(Article):

◇ ◇ ◇ ◇ ◇

The two viewpoints came into collision over the wording of the short title to the Tenants’ Rights, Etc (Scotland) Act 1980, which has recently come into prominence in a radio programme.9 The politician in question was Sir Malcolm Rifkind. I put it in Rifkind’s own words:


“The draft Bill came from the parliamentary draftsmen and the Bill was headed Housing (Scotland) Bill and I thought that’s a very uninteresting title, not something that is very politically stimulating, so I sent back a note saying If they didn’t mind I’d rather it be called the Tenants’ Rights (Scotland) Bill because I not only thought that met the Government’s political objectives but I knew that it would be particularly irritating for the Labour party to have to vote against something called “tenants’ rights”.


I got a message back from the draftsmen saying, no, that would not be possible. All Scottish housing legislation had always been called Housing (Scotland) Bills and in any event although its main purpose was tenants’ rights there were other things in it. So I said ‘OK, I offer you a compromise’ and the compromise, which was the one they, without any great enthusiasm, had to accept, was that it became known as the Tenants’ Rights, Etc (Scotland) Bill and it is now the Tenants’ Rights, Etc (Scotland) Act. So ministers had the last word I’m relieved to say.”


In fact ministers did not have the last word. The provisions Rifkind wished to trumpet constituted Parts I and II of the 1980 Act. Seven years later another Act took these provisions into itself and repealed them as they stood in the 1980 Act. This later Act was a consolidation Act. Its short title was the Housing (Scotland) Act 1987.


The function of an Act of Parliament is to lay down the law, not be a vehicle for politicians’ grandstanding. There are reasons for the drafter’s preference for the form “Housing (Scotland) Act”. It is short and snappy, and accurately descriptive. Where a short title has been used before in a series, it is important to show that the present Act is part of that series, i.e. is in pari materia with the earlier Acts. Furthermore the series may have been given the collective title “The XYZ Acts [year] to [year]”. This is convenient for reference, though not always actually used. Where used it needs to be maintained.


Those are sober technical factors which told against what the simple-minded Rifkind insisted on doing. The state of the Statute Book was just that little bit the worse – for a time.


Absurdity Over Voyeurism


Voyeurism has never been a crime at common law. By the Sexual Offences Act 2003 Parliament made it a crime for the first time in our history. In 2007 various people took leave of their senses by treating as criminal voyeurism under the Act the photographing of a showering man wearing bathing trunks. The convicted victim was a man named Kevin Bassett.

◇ ◇ ◇ ◇ ◇

(Dataset section):
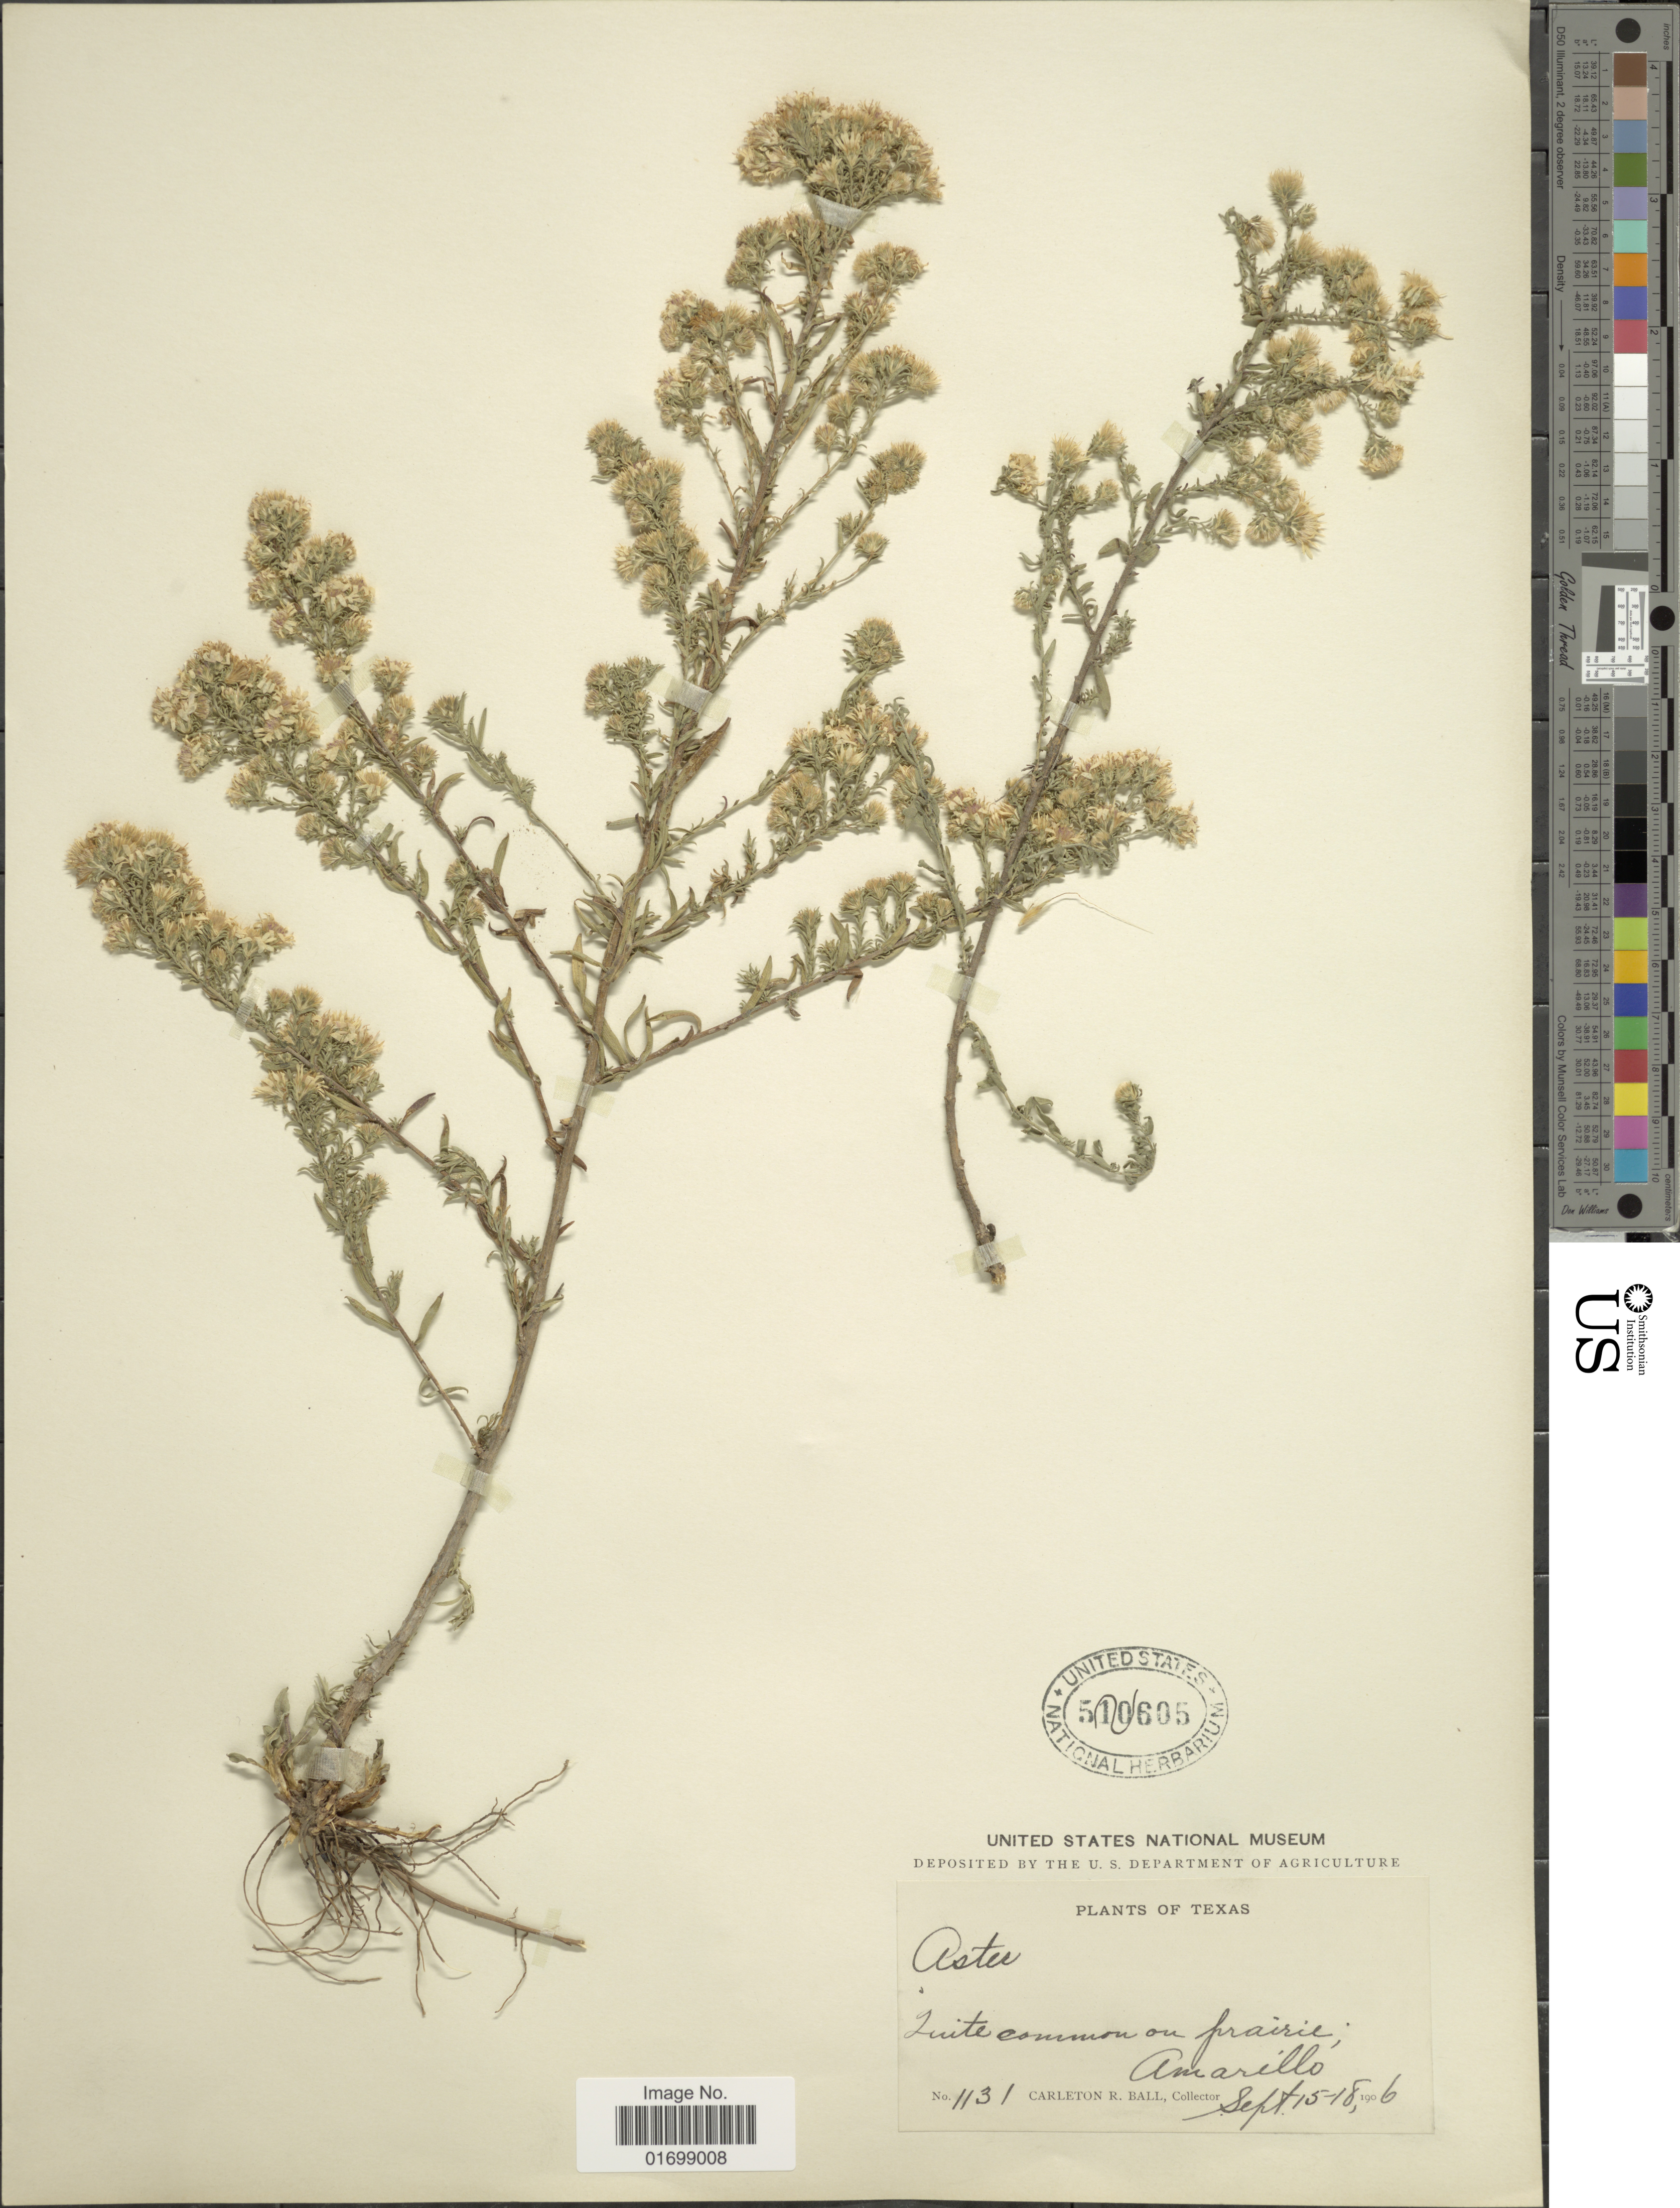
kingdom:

◇ ◇ ◇ ◇ ◇

(Directive): Decide whether each statement agrees with the article on short titles. For each, answer yes or no and quote the exact words that decide it: 1. The draftsmen accepted the compromise title with enthusiasm. 2. The provisions Rifkind wanted to promote made up Parts I and II of the 1980 Act. 3. Voyeurism was a crime at common law before 2003.

(In response):
1. No: "the compromise, which was the one they, without any great enthusiasm, had to accept"
2. Yes: "The provisions Rifkind wished to trumpet constituted Parts I and II of the 1980 Act."
3. No: "Voyeurism has never been a crime at common law."